Activity. Below are entries. Copy exactly the lines running from the line that holds "index mcp: (667, 615)" to the line that holds "pinky tip: (1063, 652)", with both ends included.

Excerpted records.

----------

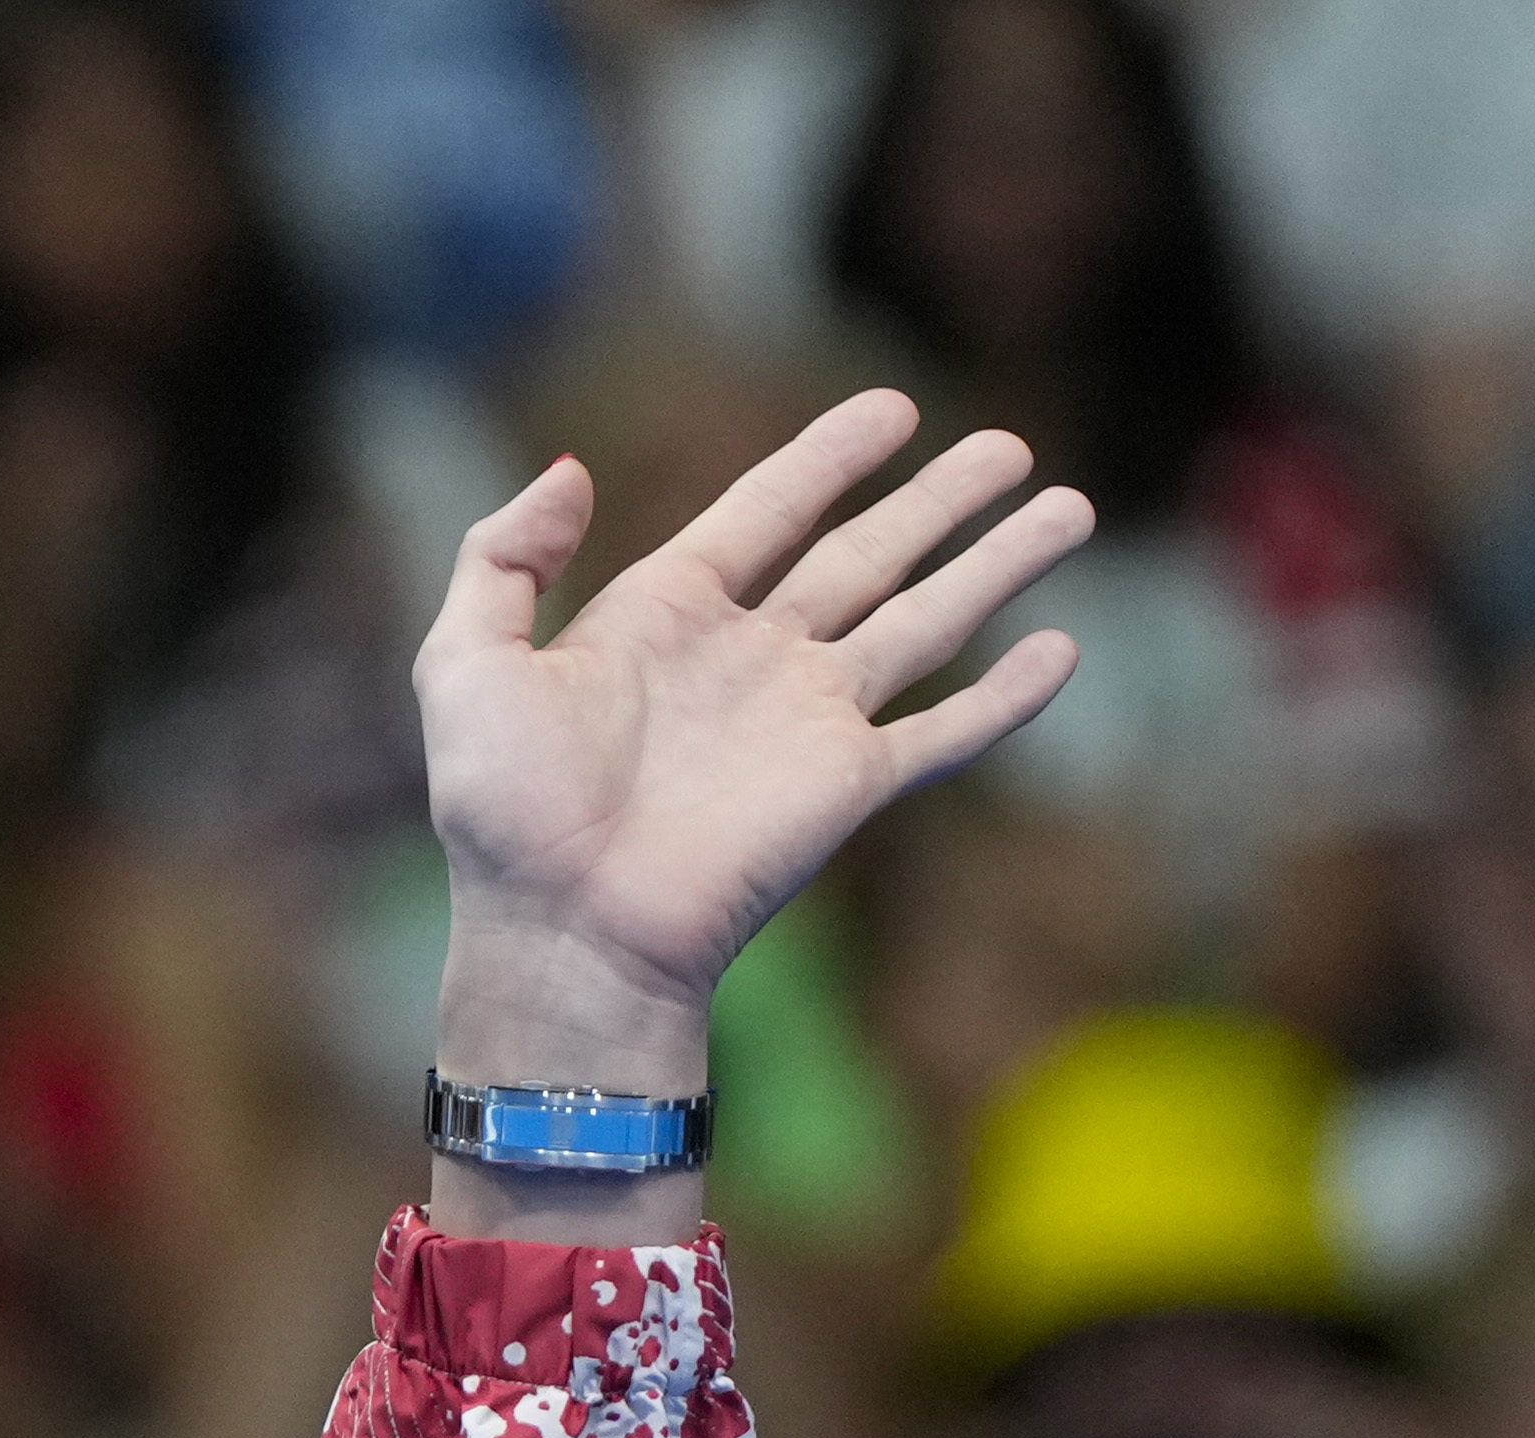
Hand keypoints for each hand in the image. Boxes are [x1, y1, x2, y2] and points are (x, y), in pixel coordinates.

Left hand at [419, 390, 1089, 1088]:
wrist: (563, 931)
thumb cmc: (503, 813)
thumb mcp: (464, 665)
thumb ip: (504, 558)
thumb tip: (573, 469)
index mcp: (667, 615)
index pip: (769, 511)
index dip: (830, 458)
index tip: (893, 409)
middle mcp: (751, 658)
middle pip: (868, 555)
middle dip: (942, 500)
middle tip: (1010, 447)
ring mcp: (807, 722)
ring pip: (926, 621)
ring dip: (998, 566)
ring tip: (1070, 508)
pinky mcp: (848, 788)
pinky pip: (944, 732)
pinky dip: (1005, 696)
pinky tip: (1063, 652)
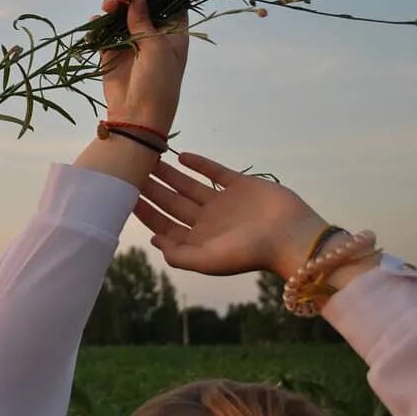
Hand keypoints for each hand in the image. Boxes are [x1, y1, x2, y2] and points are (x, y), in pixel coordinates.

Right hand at [97, 0, 187, 134]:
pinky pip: (102, 32)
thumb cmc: (159, 83)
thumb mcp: (157, 49)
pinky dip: (98, 25)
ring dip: (112, 5)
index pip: (171, 0)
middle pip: (141, 2)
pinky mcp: (110, 52)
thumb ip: (144, 21)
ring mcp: (130, 42)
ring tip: (108, 8)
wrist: (137, 117)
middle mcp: (151, 33)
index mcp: (173, 31)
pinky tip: (96, 24)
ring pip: (119, 13)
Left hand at [132, 152, 328, 278]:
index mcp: (200, 240)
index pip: (164, 224)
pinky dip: (199, 164)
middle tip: (131, 170)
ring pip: (190, 185)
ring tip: (150, 159)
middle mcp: (209, 221)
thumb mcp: (209, 260)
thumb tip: (153, 241)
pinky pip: (216, 172)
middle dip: (152, 189)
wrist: (292, 236)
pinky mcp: (242, 185)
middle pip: (173, 202)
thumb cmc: (250, 253)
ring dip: (170, 174)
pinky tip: (181, 155)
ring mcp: (225, 203)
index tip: (124, 195)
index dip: (145, 211)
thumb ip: (179, 255)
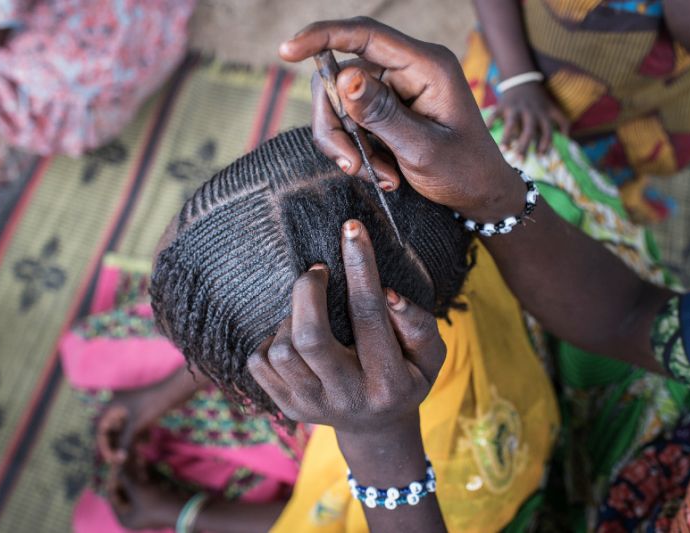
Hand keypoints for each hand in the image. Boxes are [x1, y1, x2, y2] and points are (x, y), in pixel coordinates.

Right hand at [95, 388, 159, 465]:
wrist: (174, 391)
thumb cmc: (153, 405)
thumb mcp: (136, 425)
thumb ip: (124, 443)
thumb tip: (117, 461)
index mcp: (111, 406)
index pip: (101, 430)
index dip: (104, 446)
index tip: (112, 460)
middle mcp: (117, 406)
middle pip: (110, 431)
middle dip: (116, 446)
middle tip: (121, 460)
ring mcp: (128, 408)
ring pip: (122, 430)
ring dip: (127, 442)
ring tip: (134, 455)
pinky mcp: (139, 411)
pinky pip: (132, 426)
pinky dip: (136, 435)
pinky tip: (146, 441)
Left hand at [108, 464, 186, 529]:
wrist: (184, 508)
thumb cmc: (156, 502)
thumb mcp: (138, 489)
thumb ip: (125, 475)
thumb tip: (117, 460)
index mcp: (125, 517)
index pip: (112, 495)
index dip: (112, 478)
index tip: (114, 465)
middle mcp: (133, 514)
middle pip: (124, 490)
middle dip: (125, 473)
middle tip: (124, 458)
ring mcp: (144, 507)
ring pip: (135, 486)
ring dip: (135, 471)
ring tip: (135, 455)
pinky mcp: (155, 500)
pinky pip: (145, 486)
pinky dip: (144, 474)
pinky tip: (143, 460)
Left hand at [247, 219, 445, 435]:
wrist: (377, 427)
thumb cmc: (406, 376)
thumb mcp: (430, 355)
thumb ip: (418, 325)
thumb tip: (388, 294)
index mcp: (388, 383)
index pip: (369, 315)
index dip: (360, 266)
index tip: (351, 230)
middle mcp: (348, 398)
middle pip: (309, 336)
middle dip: (308, 290)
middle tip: (317, 271)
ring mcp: (313, 407)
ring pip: (281, 349)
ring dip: (292, 317)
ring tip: (311, 314)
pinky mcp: (287, 408)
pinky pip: (259, 363)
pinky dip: (272, 340)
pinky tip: (294, 338)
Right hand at [280, 17, 518, 219]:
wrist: (481, 194)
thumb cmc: (464, 171)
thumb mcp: (423, 149)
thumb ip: (382, 114)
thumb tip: (342, 78)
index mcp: (425, 66)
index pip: (365, 35)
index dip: (322, 36)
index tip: (286, 51)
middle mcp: (406, 70)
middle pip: (341, 78)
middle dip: (337, 125)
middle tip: (351, 165)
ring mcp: (394, 90)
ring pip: (340, 106)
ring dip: (349, 145)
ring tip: (380, 176)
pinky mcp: (385, 111)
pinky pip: (350, 124)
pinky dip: (357, 152)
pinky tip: (385, 174)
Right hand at [486, 82, 569, 156]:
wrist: (522, 80)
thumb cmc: (538, 100)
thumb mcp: (553, 107)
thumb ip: (562, 122)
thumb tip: (569, 140)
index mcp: (543, 113)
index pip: (547, 129)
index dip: (545, 142)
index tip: (541, 155)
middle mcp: (530, 112)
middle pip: (529, 130)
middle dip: (525, 145)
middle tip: (521, 161)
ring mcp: (516, 108)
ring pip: (512, 123)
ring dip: (508, 137)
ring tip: (503, 151)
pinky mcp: (503, 105)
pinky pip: (496, 114)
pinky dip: (490, 122)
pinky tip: (487, 131)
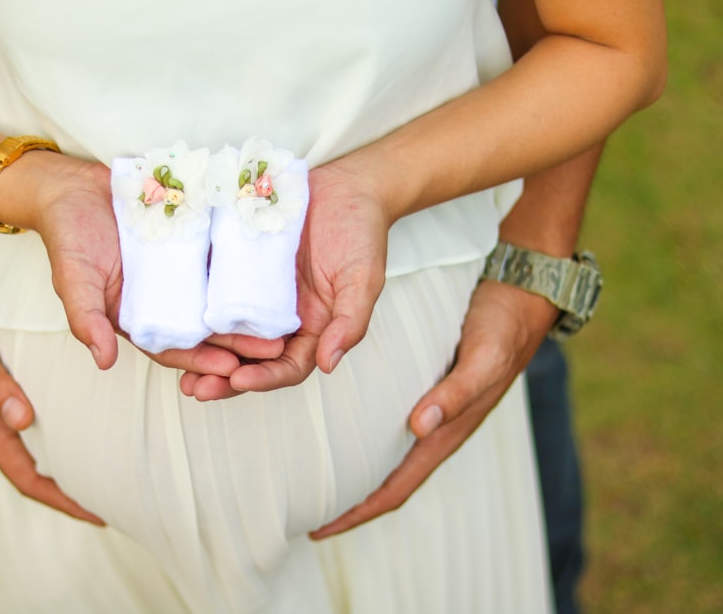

----------

Response below.
index mcp: (667, 615)
index pip: (769, 511)
index dip: (830, 458)
index tip: (893, 409)
middle mcp: (751, 658)
middle pip: (868, 555)
middle dip: (942, 500)
middle tip: (1010, 447)
ring mcp: (807, 722)
ring pip: (926, 621)
ring dip: (998, 566)
ring tip: (1070, 508)
pinky mcp: (848, 788)
pinky pip: (944, 732)
pinky dip: (1005, 696)
pinky tip: (1063, 652)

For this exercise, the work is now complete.